Ist sie an dieser Vorstellung nun gescheitert? Am eigenen Anspruch? An der eigenen Theologie?

Millionen sind der Überzeugung, dass sich Käßmann selbst den Untergang bereitet hat. Hätte sie nicht getrunken, hätte sie ungestraft Auto fahren dürfen. Wäre sie nicht bei Rot über die Ampel gefahren, wäre sie nicht angehalten worden. Alles eigene Schuld - und mehr ist nicht zu sagen. Zugegeben, z u n ä c h s t ist das ganz richtig. Aber beantwortet das wirklich die Frage des Scheiterns? Dazu bedarf es anderer Horizonte.

Der Horizonte, die ich ein wenig deutlicher skizzieren möchte.

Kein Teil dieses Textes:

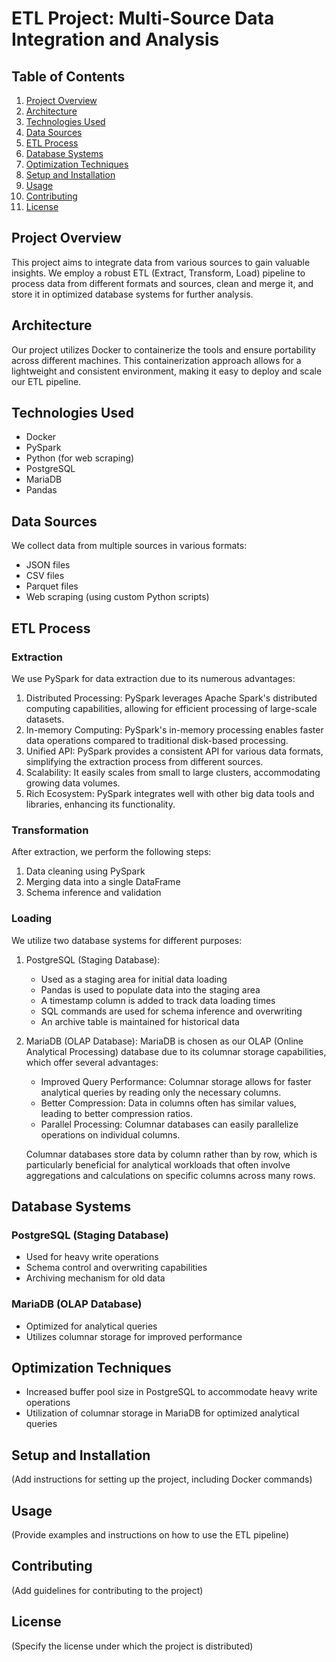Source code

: # ETL Project: Multi-Source Data Integration and Analysis

## Table of Contents
1. [Project Overview](#project-overview)
2. [Architecture](#architecture)
3. [Technologies Used](#technologies-used)
4. [Data Sources](#data-sources)
5. [ETL Process](#etl-process)
6. [Database Systems](#database-systems)
7. [Optimization Techniques](#optimization-techniques)
8. [Setup and Installation](#setup-and-installation)
9. [Usage](#usage)
10. [Contributing](#contributing)
11. [License](#license)

## Project Overview
This project aims to integrate data from various sources to gain valuable insights. We employ a robust ETL (Extract, Transform, Load) pipeline to process data from different formats and sources, clean and merge it, and store it in optimized database systems for further analysis.

## Architecture
Our project utilizes Docker to containerize the tools and ensure portability across different machines. This containerization approach allows for a lightweight and consistent environment, making it easy to deploy and scale our ETL pipeline.

## Technologies Used
- Docker
- PySpark
- Python (for web scraping)
- PostgreSQL
- MariaDB
- Pandas

## Data Sources
We collect data from multiple sources in various formats:
- JSON files
- CSV files
- Parquet files
- Web scraping (using custom Python scripts)

## ETL Process

### Extraction
We use PySpark for data extraction due to its numerous advantages:
1. Distributed Processing: PySpark leverages Apache Spark's distributed computing capabilities, allowing for efficient processing of large-scale datasets.
2. In-memory Computing: PySpark's in-memory processing enables faster data operations compared to traditional disk-based processing.
3. Unified API: PySpark provides a consistent API for various data formats, simplifying the extraction process from different sources.
4. Scalability: It easily scales from small to large clusters, accommodating growing data volumes.
5. Rich Ecosystem: PySpark integrates well with other big data tools and libraries, enhancing its functionality.

### Transformation
After extraction, we perform the following steps:
1. Data cleaning using PySpark
2. Merging data into a single DataFrame
3. Schema inference and validation

### Loading
We utilize two database systems for different purposes:

1. PostgreSQL (Staging Database):
   - Used as a staging area for initial data loading
   - Pandas is used to populate data into the staging area
   - A timestamp column is added to track data loading times
   - SQL commands are used for schema inference and overwriting
   - An archive table is maintained for historical data

2. MariaDB (OLAP Database):
   MariaDB is chosen as our OLAP (Online Analytical Processing) database due to its columnar storage capabilities, which offer several advantages:
   - Improved Query Performance: Columnar storage allows for faster analytical queries by reading only the necessary columns.
   - Better Compression: Data in columns often has similar values, leading to better compression ratios.
   - Parallel Processing: Columnar databases can easily parallelize operations on individual columns.

   Columnar databases store data by column rather than by row, which is particularly beneficial for analytical workloads that often involve aggregations and calculations on specific columns across many rows.

## Database Systems

### PostgreSQL (Staging Database)
- Used for heavy write operations
- Schema control and overwriting capabilities
- Archiving mechanism for old data

### MariaDB (OLAP Database)
- Optimized for analytical queries
- Utilizes columnar storage for improved performance

## Optimization Techniques
- Increased buffer pool size in PostgreSQL to accommodate heavy write operations
- Utilization of columnar storage in MariaDB for optimized analytical queries

## Setup and Installation
(Add instructions for setting up the project, including Docker commands)

## Usage
(Provide examples and instructions on how to use the ETL pipeline)

## Contributing
(Add guidelines for contributing to the project)

## License
(Specify the license under which the project is distributed)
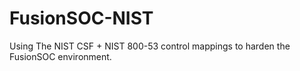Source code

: # FusionSOC-NIST
Using The NIST CSF + NIST 800-53 control mappings to harden the FusionSOC environment.
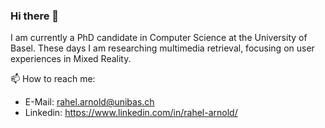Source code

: ### Hi there 👋

I am currently a PhD candidate in Computer Science at the University of Basel.
These days I am researching multimedia retrieval, focusing on user experiences in Mixed Reality.


📫 How to reach me: 
- E-Mail:   rahel.arnold@unibas.ch
- Linkedin: https://www.linkedin.com/in/rahel-arnold/

<!--
**rahelarnold98/rahelarnold98** is a ✨ _special_ ✨ repository because its `README.md` (this file) appears on your GitHub profile.

Here are some ideas to get you started:

- 🔭 I’m currently working on ...
- 🌱 I’m currently learning ...
- 👯 I’m looking to collaborate on ...
- 🤔 I’m looking for help with ...
- 💬 Ask me about ...
- 📫 How to reach me: ...
- 😄 Pronouns: ...
- ⚡ Fun fact: ...
-->
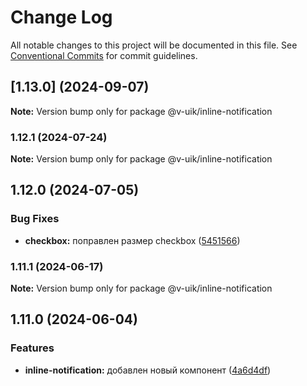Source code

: # Change Log

All notable changes to this project will be documented in this file.
See [Conventional Commits](https://conventionalcommits.org) for commit guidelines.

## [1.13.0] (2024-09-07)

**Note:** Version bump only for package @v-uik/inline-notification





### 1.12.1 (2024-07-24)

**Note:** Version bump only for package @v-uik/inline-notification





## 1.12.0 (2024-07-05)


### Bug Fixes

* **checkbox:** поправлен размер checkbox ([5451566](#))



### 1.11.1 (2024-06-17)

**Note:** Version bump only for package @v-uik/inline-notification





## 1.11.0 (2024-06-04)


### Features

* **inline-notification:** добавлен новый компонент ([4a6d4df](#))

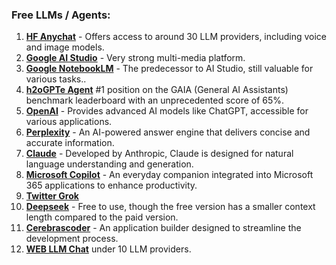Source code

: ### Free LLMs / Agents:

1. [**HF Anychat**](https://huggingface.co/spaces/akhaliq/anychat) - Offers access to around 30 LLM providers, including voice and image models.
2. [**Google AI Studio**](https://aistudio.google.com/live) - Very strong multi-media platform.
3. [**Google NotebookLM**](https://notebooklm.google.com/notebook/) - The predecessor to AI Studio, still valuable for various tasks.. 
4. [**h2oGPTe Agent**](https://h2ogpte.genai.h2o.ai/) #1 position on the GAIA (General AI Assistants) benchmark leaderboard with an unprecedented score of 65%.
5. [**OpenAI**](https://chatgpt.com/) - Provides advanced AI models like ChatGPT, accessible for various applications.
6. [**Perplexity**](https://www.perplexity.ai/) - An AI-powered answer engine that delivers concise and accurate information.
7. [**Claude**](https://claude.ai/new) - Developed by Anthropic, Claude is designed for natural language understanding and generation.
8. [**Microsoft Copilot**](https://copilot.microsoft.com/chats/) - An everyday companion integrated into Microsoft 365 applications to enhance productivity.
9. [**Twitter Grok**](https://x.com/i/grok)
10. [**Deepseek**](https://chat.deepseek.com/) - Free to use, though the free version has a smaller context length compared to the paid version. 
11. [**Cerebrascoder**](https://cerebrascoder.com/) - An application builder designed to streamline the development process.
12. [**WEB LLM Chat**](https://chat.webllm.ai/#/chat) under 10 LLM providers.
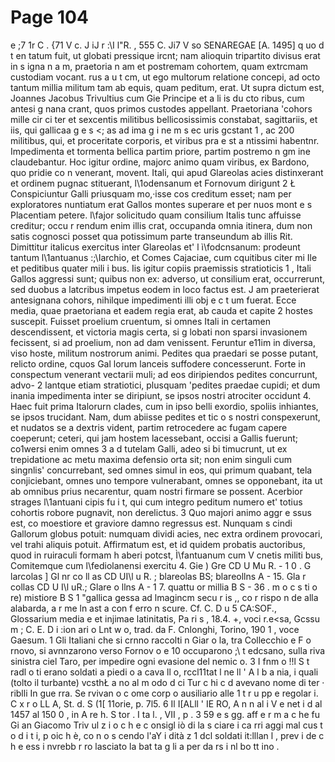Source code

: # Page 104

e ;7 1r C . {71 V c. J iJ r :\I l"R. , 555 C. Ji7 V so SENAREGAE [A. 1495] q uo d t en tatum fuit, ut globati pressique ircnt; nam alioquin tripartito divisus erat in s igna n a m, praetoria n am et postremam cohortem, quam extrcmam custodiam vocant. rus a u t cm, ut ego multorum relatione concepi, ad octo tantum millia militum tam ab equis, quam peditum, erat. Ut supra dictum est, Joannes Jacobus Trivultius cum Gie Principe et a li is du cto ribus, cum antesi g nana crant, quos primos custodes appellant. Praetoriana 'cohors mille cir ci ter et sexcentis militibus bellicosissimis constabat, sagittariis, et iis, qui gallicaa g e s <; as ad ima g i ne m s ec uris gcstant 1 , ac 200 militibus, qui, et proceritate corporis, et viribus pra e st a ntissimi habentnr. Impedimenta et tormenta bellica partim priore, partim postremo n gm ine claudebantur. Hoc igitur ordine, majorc animo quam viribus, ex Bardono, quo pridie co n venerant, movent. Itali, qui apud Glareolas acies distinxerant et ordinem pugnac stituerant, l\1odensanum et Fornovum dirigunt 2 Ł Conspiciuntur Galli priusquam mo,·isse cos creditum esset; nam per exploratores nuntiatum erat Gallos montes superare et per nuos mont e s Placentiam petere. l\fajor solicitudo quam consilium Italis tunc affuisse creditur; occu r rendum enim illis crat, occupanda omnia itinera, dum non satis cognosci posset qua potissimum parte transeundum ab illis Rit. Dimittitur italicus exercitus inter Glareolas et' l ì\fodcnsanum: prodeunt tantum l\1antuanus :;\Iarchio, et Comes Cajaciae, cum cquitibus citer mi Ile et peditibus quater mili i bus. Iis igitur copiis praemissis stratioticis 1 , Itali Gallos aggressi sunt; quibus non ex: adverso, ut consilium erat, occurrerunt, sed duobus a latcribus impetus eodem in loco factus est. J am praeterierat antesignana cohors, nihilque impedimenti illi obj e c t um fuerat. Ecce media, quae praetoriana et eadem regia erat, ab cauda et capite 2 hostes suscepit. Fuisset proelium cruentum, si omnes Itali in certamen descendissent, et victoria magis certa, si g lobati non sparsi invasionem fecissent, si ad proelium, non ad dam venissent. Feruntur e11im in diversa, viso hoste, militum nostrorum animi. Pedites qua praedari se posse putant, relicto ordine, cquos Gal lorum lanceis suffodere concesserunt. Forte in conspectum venerant vectarii muli; ad eos diripiendos pedites concurrunt, advo- 2 lantque etiam stratiotici, plusquam 'pedites praedae cupidi; et dum inania impedimenta inter se diripiunt, se ipsos nostri atrociter occidunt 4. Haec fuit prima Italorurn clades, cum in ipso belli exordio, spoliis inhiantes, se ipsos trucidant. Nam, dum abiisse pedites et tic o s nostri conspexerunt, et nudatos se a dextris vident, partim retrocedere ac fugam capere coeperunt; ceteri, qui jam hostem lacessebant, occisi a Gallis fuerunt; co1wersi enim omnes 3 a d tutelam Galli, adeo si bi timucrunt, ut ex trepidatione ac metu maxima defensio orta sit; non enim singuli cum singnlis' concurrebant, sed omnes simul in eos, qui primum quabant, tela conjiciebant, omnes uno tempore vulnerabant, omnes se opponebant, ita ut ab omnibus prius necarentur, quam nostri firmare se possent. Acerbior strages l\1antuani cipis fu i t, qui cum integro peditum numero et' totius cohortis robore pugnavit, non derelictus. 3 Quo majori animo aggr e ssus est, co moestiore et graviore damno regressus est. Nunquam s cindi Gallorum globus potuit: numquam dividi acies, nec extra ordinem provocari, vel trahi aliquis potuit. Affirmatum est, et id quidem probatis auctoribus, quod in ruiraculi formam h aberi potcst, Ì\fantuanum cum V cnetis militi bus, Comitemque cum l\fediolanensi exercitu 4. Gie ) Gre CD U Mu R. - 1 0 . G larcolas ] Gl nr co ll as CD UI\l u R. ; blareolas BS; blareollns A - 15. Gla r collas CD U I\l uR.; Glare o llns A - 1 7. quattu or millia B S - 36 . m o c s ti o re) mistiore B S 1 "gallica gessa ad lmagincm secu r is ,, co r rispo n de alla alabarda, a r me ln ast a con f erro n scure. Cf. C. D u 5 CA:SOF., Glossarium media e et injimae latinitatis, Pa ri s , 18.4. +, voci r.e<sa, Gcssu m ; C. E. D i :ion ari o Lnt w o, trad. da F. Cnlonghi, Torino, 190 1 , voce Gaesum. 1 Gli Italiani che si crnno raccolti n Giar o la, tra Collecchio e F o rnovo, si avnnzarono verso Fornov o e 10 occuparono ;\ t edcsano, sulla riva sinistra ciel Taro, per impedire ogni evasione del nemic o. 3 I fnm o !!l S t radl o ti erano soldati a piedi o a cava ll o, rccl11tat l ne ll ' A l b a nia, i quali (tolto il turbante) vcsthŁ a no al m odo d ci Tur c hi c d avevano nome di ter · riblli In gue rra. Se rvivan o c ome corp o ausiliario alle 1 t r u pp e regolar i. C x r o LL A, St. d. S (1[ 11orie, p. 7l5. 6 Il I\[ALll ' IE RO, A n n al i V e net i d al 1457 al 150 0 , in A re h. S tor . I ta l. , VII , p . 3 59 e s gg. aff e r m a c he fu Gi an Giacomo Triv ul z i o c h e c onsigl iò di la s ciare i ca rri aggi mal cus t o d i t i, p oic h è, co n o s cendo l'aY i dità z 1 dcl soldati it:lllan l , prev i de c h e ess i nvrebb r ro lasciato la bat ta g li a per da rs i nl bo tt ino .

Das Überschreiten einer roten Ampel drückt das Übertreten eines Verbots aus. Davon gibt es Tag für Tag Millionen von Einzelfällen. In meiner Interpretation aber kann dieses Übertreten durchaus auch als das Übertreten von Gottes Schöpfungsordnungen verstanden werden. Wir verletzen gegenwärtig Gebote und Gesetze im gesamtgesellschaftlichen Bereich in den überhandnehmenden Krisen in der Welt so eklatant, dass wir - im übertragenen Sinne - die politökonomischen roten Ampeln tagtäglich donnernd überfahren. Unsere Welt ist nicht gerecht, sozial oder friedvoll. Unsere Welt steht auf dem Kopf, denn nicht Gott, sondern der Mammon steht an erster Stelle. Nicht der Mensch, sondern der Profit. Laut unserem Außenminister, Gegenpart zu Käßmann, zum Wohle aller, aber das haben schon sehr viel früher sehr viel Schlauere sehr viel prägnanter gesagt. Unser Außenminister kann sich als das, was er ist, gar nicht sehen und fühlen, dazu fehlen ihm Verstand und Vision: er ist die Wiederholung der Geschichte, die nach Marx immer entweder nur Tragödie oder Farce sein kann. Westerwelles Wiederholung ist allerdings von einer eindrucksvollen Penetranz und einer permanenten Ignoranz - das macht ihm so schnell keiner nach, dafür chapeaux.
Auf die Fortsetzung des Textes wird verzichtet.